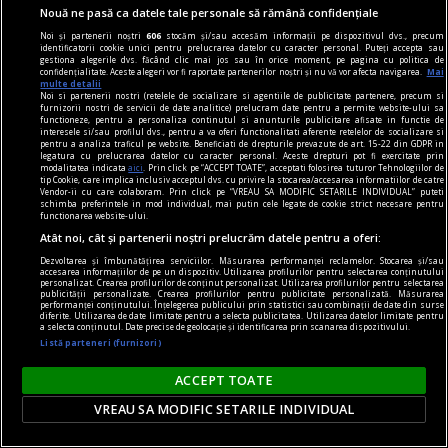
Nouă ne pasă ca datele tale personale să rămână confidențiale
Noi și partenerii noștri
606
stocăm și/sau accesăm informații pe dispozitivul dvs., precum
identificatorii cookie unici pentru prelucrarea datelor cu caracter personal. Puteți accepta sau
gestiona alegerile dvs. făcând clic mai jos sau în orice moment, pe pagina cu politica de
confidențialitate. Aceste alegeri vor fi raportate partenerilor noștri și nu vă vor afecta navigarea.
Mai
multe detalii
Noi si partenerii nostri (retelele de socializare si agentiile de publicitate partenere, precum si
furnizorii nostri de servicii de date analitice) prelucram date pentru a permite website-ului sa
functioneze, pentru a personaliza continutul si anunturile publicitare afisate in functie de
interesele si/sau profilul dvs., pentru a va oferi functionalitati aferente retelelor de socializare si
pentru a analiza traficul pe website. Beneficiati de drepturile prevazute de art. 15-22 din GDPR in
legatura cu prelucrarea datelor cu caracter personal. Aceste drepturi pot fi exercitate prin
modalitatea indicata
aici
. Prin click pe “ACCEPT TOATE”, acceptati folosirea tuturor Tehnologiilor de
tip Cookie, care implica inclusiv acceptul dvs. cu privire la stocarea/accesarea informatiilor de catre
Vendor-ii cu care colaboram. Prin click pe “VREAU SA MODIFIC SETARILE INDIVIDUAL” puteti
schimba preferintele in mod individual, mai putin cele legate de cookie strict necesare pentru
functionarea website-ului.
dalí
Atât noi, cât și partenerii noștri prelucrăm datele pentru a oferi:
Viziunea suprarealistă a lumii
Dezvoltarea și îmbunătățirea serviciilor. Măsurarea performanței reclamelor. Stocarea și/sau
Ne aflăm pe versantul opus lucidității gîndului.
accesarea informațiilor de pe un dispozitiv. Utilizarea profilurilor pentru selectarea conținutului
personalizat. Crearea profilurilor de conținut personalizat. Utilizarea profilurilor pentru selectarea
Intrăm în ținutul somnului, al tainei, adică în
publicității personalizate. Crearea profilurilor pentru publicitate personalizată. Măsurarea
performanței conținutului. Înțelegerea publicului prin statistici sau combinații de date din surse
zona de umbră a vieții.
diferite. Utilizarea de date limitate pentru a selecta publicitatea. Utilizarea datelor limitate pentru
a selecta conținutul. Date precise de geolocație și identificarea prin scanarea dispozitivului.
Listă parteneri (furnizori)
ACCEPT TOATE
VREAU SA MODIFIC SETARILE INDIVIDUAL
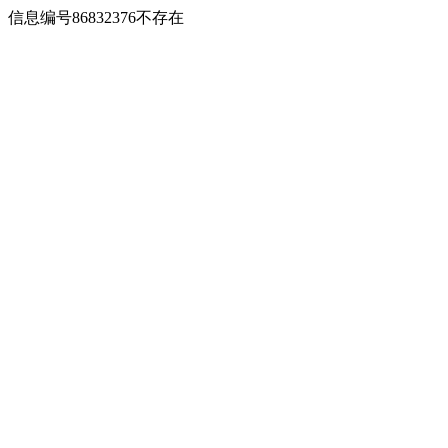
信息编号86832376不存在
++++
### About this task:
The response consists of the lines above that contain "selectarea".

### Answer to this task:
accesarea informațiilor de pe un dispozitiv. Utilizarea profilurilor pentru selectarea conținutului
personalizat. Crearea profilurilor de conținut personalizat. Utilizarea profilurilor pentru selectarea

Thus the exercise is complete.